ADD REPLY • link 3.3 years ago Vincent J. Carey, Jr. 6.7k

score 0 · Answer 1 · 2021-04-03

I don't have a solution for the tabix-based behavior that you may be looking for. However, for ingestion of CSI-indexed vcf, with opportunities for RAM-limited region extraction, the following may help.
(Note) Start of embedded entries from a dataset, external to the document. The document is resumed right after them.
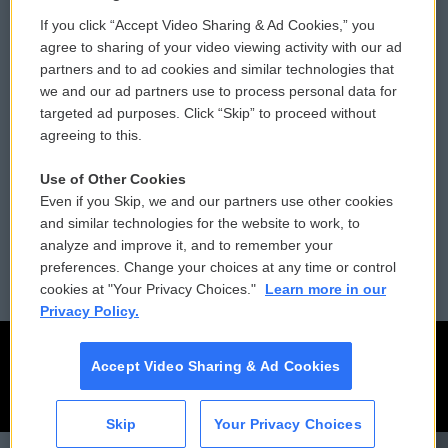
If you click “Accept Video Sharing & Ad Cookies,” you
Comments Policy
WCAI eNews Sign Up
agree to sharing of your video viewing activity with our ad
partners and to ad cookies and similar technologies that
Donor Privacy Policy
Submit a PSA
we and our ad partners use to process personal data for
targeted ad purposes. Click “Skip” to proceed without
Contact Us
Vehicle Donation
agreeing to this.
Membership
Podcasts
Use of Other Cookies
Even if you Skip, we and our partners use other cookies
Reports and Filings
Public File Assistance
and similar technologies for the website to work, to
analyze and improve it, and to remember your
Employment
FCC Public Files
preferences. Change your choices at any time or control
cookies at "Your Privacy Choices."
Learn more in our
Privacy Policy.
Accept Video Sharing & Ad Cookies
Skip
Your Privacy Choices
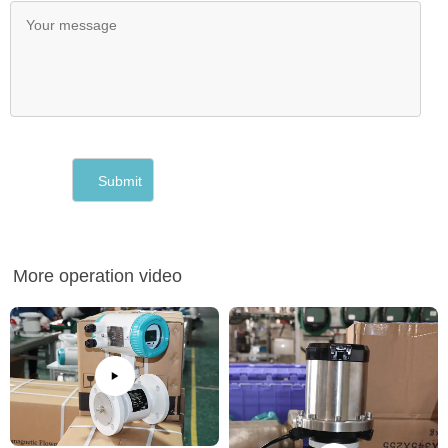
More operation video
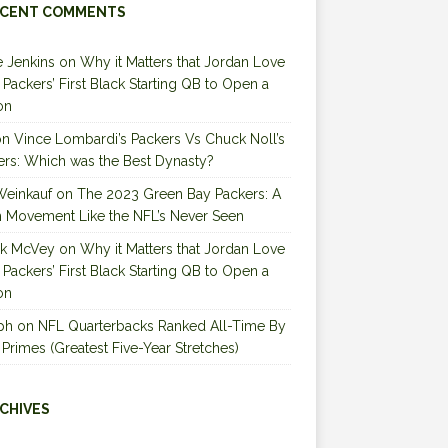
CENT COMMENTS
 Jenkins
on
Why it Matters that Jordan Love
e Packers’ First Black Starting QB to Open a
on
on
Vince Lombardi’s Packers Vs Chuck Noll’s
ers: Which was the Best Dynasty?
Weinkauf
on
The 2023 Green Bay Packers: A
 Movement Like the NFL’s Never Seen
ck McVey
on
Why it Matters that Jordan Love
e Packers’ First Black Starting QB to Open a
on
ph
on
NFL Quarterbacks Ranked All-Time By
 Primes (Greatest Five-Year Stretches)
CHIVES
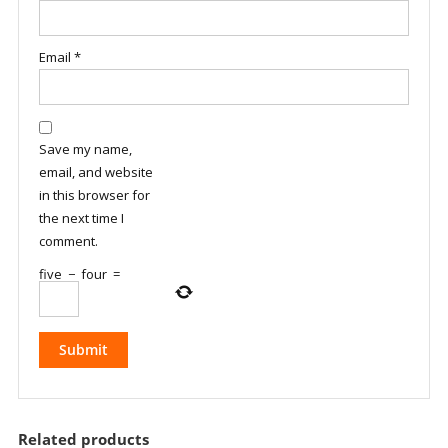
Email
*
Save my name,
email, and website
in this browser for
the next time I
comment.
five
−
four
=
Related products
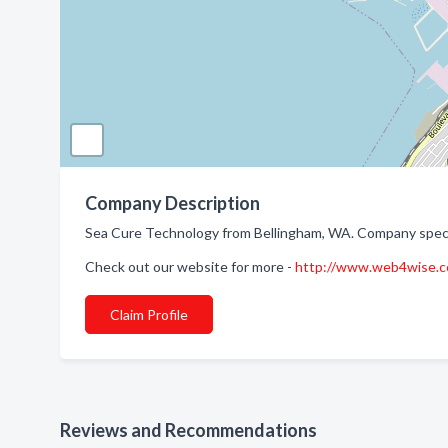
Company Description
Sea Cure Technology from Bellingham, WA. Company specia
Check out our website for more -
http://www.web4wise.c
Claim Profile
Reviews and Recommendations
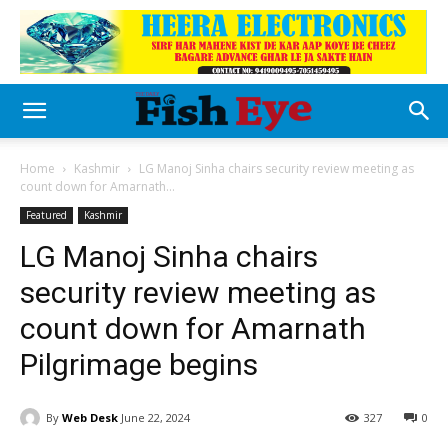
Home
Kashmir
LG Manoj Sinha chairs security review meeting as
count down for Amarnath...
Featured
Kashmir
LG Manoj Sinha chairs
security review meeting as
count down for Amarnath
Pilgrimage begins
By
Web Desk
June 22, 2024
327
0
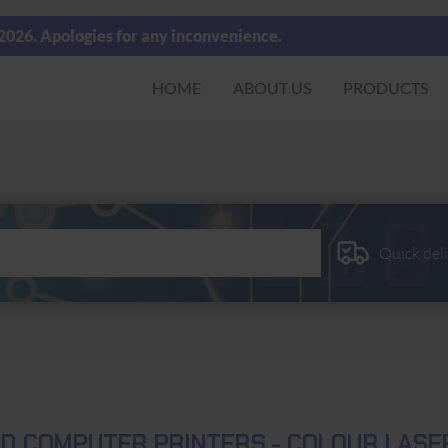
 2026. Apologies for any inconvenience.
HOME
ABOUT US
PRODUCTS
Quick del
D COMPUTER PRINTERS - COLOUR LASE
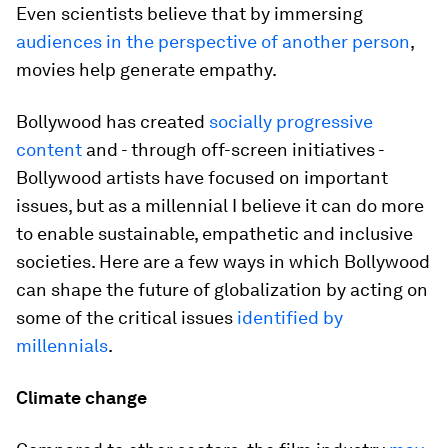
Even scientists believe that by immersing
audiences in the perspective of another person
,
movies help generate empathy.
Bollywood has created
socially progressive
content
and - through off-screen initiatives -
Bollywood artists have focused on important
issues, but as a millennial I believe it can do more
to enable sustainable, empathetic and inclusive
societies. Here are a few ways in which Bollywood
can shape the future of globalization by acting on
some of the critical issues
identified by
millennials
.
Climate change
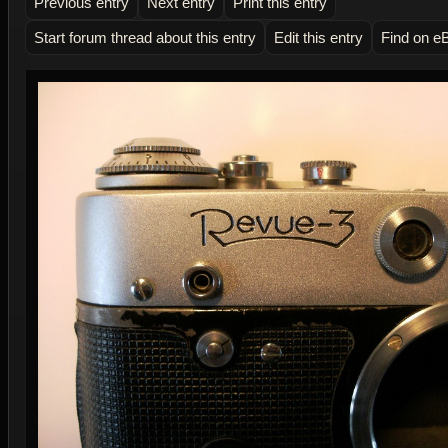
Previous entry
Next entry
Print this entry
Start forum thread about this entry
Edit this entry
Find on e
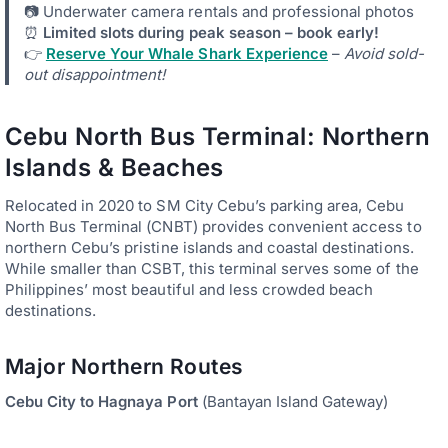
📷 Underwater camera rentals and professional photos
⏰
Limited slots during peak season – book early!
👉
Reserve Your Whale Shark Experience
–
Avoid sold-
out disappointment!
Cebu North Bus Terminal: Northern
Islands & Beaches
Relocated in 2020 to SM City Cebu’s parking area, Cebu
North Bus Terminal (CNBT) provides convenient access to
northern Cebu’s pristine islands and coastal destinations.
While smaller than CSBT, this terminal serves some of the
Philippines’ most beautiful and less crowded beach
destinations.
Major Northern Routes
Cebu City to Hagnaya Port
(Bantayan Island Gateway)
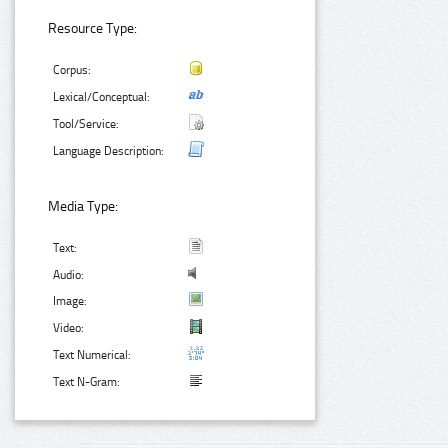
Resource Type:
Corpus:
Lexical/Conceptual:
Tool/Service:
Language Description:
Media Type:
Text:
Audio:
Image:
Video:
Text Numerical:
Text N-Gram:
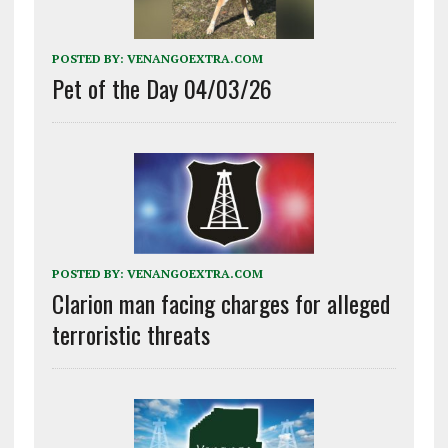
POSTED BY:
VENANGOEXTRA.COM
Pet of the Day 04/03/26
POSTED BY:
VENANGOEXTRA.COM
Clarion man facing charges for alleged
terroristic threats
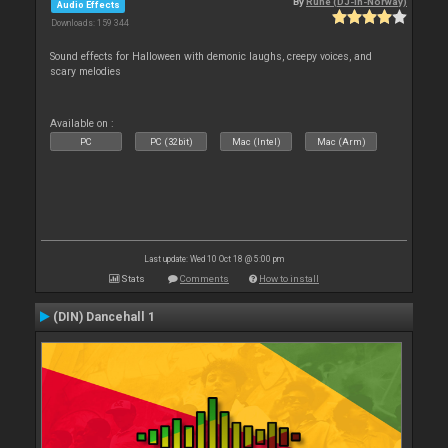
By
Rune (DJ-In-Norway)
Audio Effects
Downloads: 159 344
Sound effects for Halloween with demonic laughs, creepy voices, and
scary melodies
Available on :
PC
PC (32bit)
Mac (Intel)
Mac (Arm)
Last update: Wed 10 Oct 18 @ 5:00 pm
Stats
Comments
How to install
(DIN) Dancehall 1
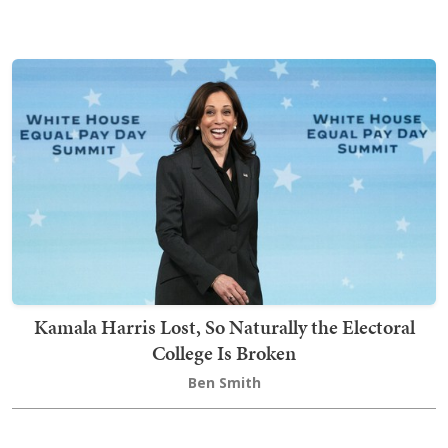
Kamala Harris Lost, So Naturally the Electoral
College Is Broken
Ben Smith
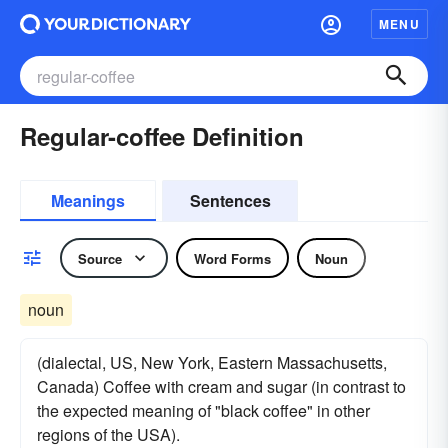
MENU
Regular-coffee Definition
Meanings
Sentences
Source
Word Forms
Noun
noun
(dialectal, US, New York, Eastern Massachusetts,
Canada) Coffee with cream and sugar (in contrast to
the expected meaning of "black coffee" in other
regions of the USA).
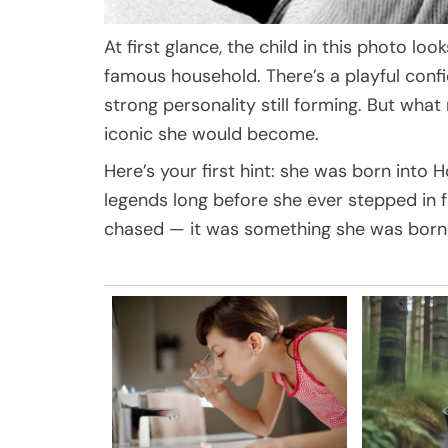
At first glance, the child in this photo lo
famous household. There’s a playful confi
strong personality still forming. But wha
iconic she would become.
Here’s your first hint: she was born into
legends long before she ever stepped in 
chased — it was something she was born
This uses https://github.com/brentp/cyvcf2.

> library(reticulate)
1/5 packages newly attached/loaded, see sessionInfo() for details.

> # after pip3 install cyvcf2
> 
> cy = import("cyvcf2", convert=TRUE)

> py_help(cy$VCF)  # informative

> names(cy$VCF)
 [1] "add_filter_to_header" "add_format_to_header" "add_info_to_header"  
 [4] "add_to_header"        "close"                "contains"            
 [7] "gen_variants"         "get_header_type"      "header_iter"         
[10] "HET"                  "het_check"            "HOM_ALT"             
[13] "HOM_REF"              "ibd"                  "plot_relatedness"    
[16] "raw_header"           "relatedness"          "samples"             
[19] "seqlens"              "seqnames"             "set_index"           
[22] "set_samples"          "set_threads"          "site_relatedness"    
[25] "UNKNOWN"  

> # I added a record to the vcf file that 
> # you supplied, with position approximate length of chrom 1H
> # 622e6 

> v1 = cy$VCF("big.vcf.gz")  # throws warning  [W::bcf_hdr_check_sanity] PL should be declared as Number=G
> names(v1)
 [1] "add_filter_to_header" "add_format_to_header" "add_info_to_header"  
 [4] "add_to_header"        "close"                "contains"            
 [7] "gen_variants"         "get_header_type"      "header_iter"         
[10] "HET"                  "het_check"            "HOM_ALT"             
[13] "HOM_REF"              "ibd"                  "plot_relatedness"    
[16] "raw_header"           "relatedness"          "samples"             
[19] "seqlens"              "seqnames"             "set_index"           
[22] "set_samples"          "set_threads"          "site_relatedness"    
[25] "UNKNOWN"              "update"              

> allsamps = v1$samples

> head(allsamps)
[1] "genotype_1" "genotype_2" "genotype_3" "genotype_4" "genotype_5"
[6] "genotype_6"

> calls1 = iter_next(v1)

> class(calls1)
[1] "cyvcf2.cyvcf2.Variant" "python.builtin.object"

> names(calls1)
 [1] "aaf"                "ALT"                "call_rate"         
 [4] "CHROM"              "end"                "FILTER"            
 [7] "format"             "FORMAT"             "genotype"          
[10] "genotypes"          "gt_alt_depths"      "gt_alt_freqs"      
[13] "gt_bases"           "gt_depths"          "gt_phases"         
[16] "gt_phred_ll_het"    "gt_phred_ll_homalt" "gt_phred_ll_homref"
[19] "gt_quals"           "gt_ref_depths"      "gt_types"          
[22] "ID"                 "INFO"               "is_deletion"       
[25] "is_indel"           "is_snp"             "is_sv"             
[28] "is_transition"      "nucl_diversity"     "num_called"        
[31] "num_het"            "num_hom_alt"        "num_hom_ref"       
[34] "num_unknown"        "ploidy"             "POS"               
[37] "QUAL"               "REF"                "relatedness"       
[40] "set_format"         "set_pos"            "start"             
[43] "var_subtype"        "var_type"          

> print(calls1$REF)
[1] "G"

> print(calls1$ALT)
[1] "C"

> length(calls1$genotypes)
[1] 315
> length(allsamps)
[1] 315


> print(calls1$genotypes[1])
[[1]]
[[1]][[1]]
[1] 1

[[1]][[2]]
[1] 1

[[1]][[3]]
[1] FALSE

With a bit more programming you could specify the region to ingest and convert the results to a VRanges or other container that you find useful.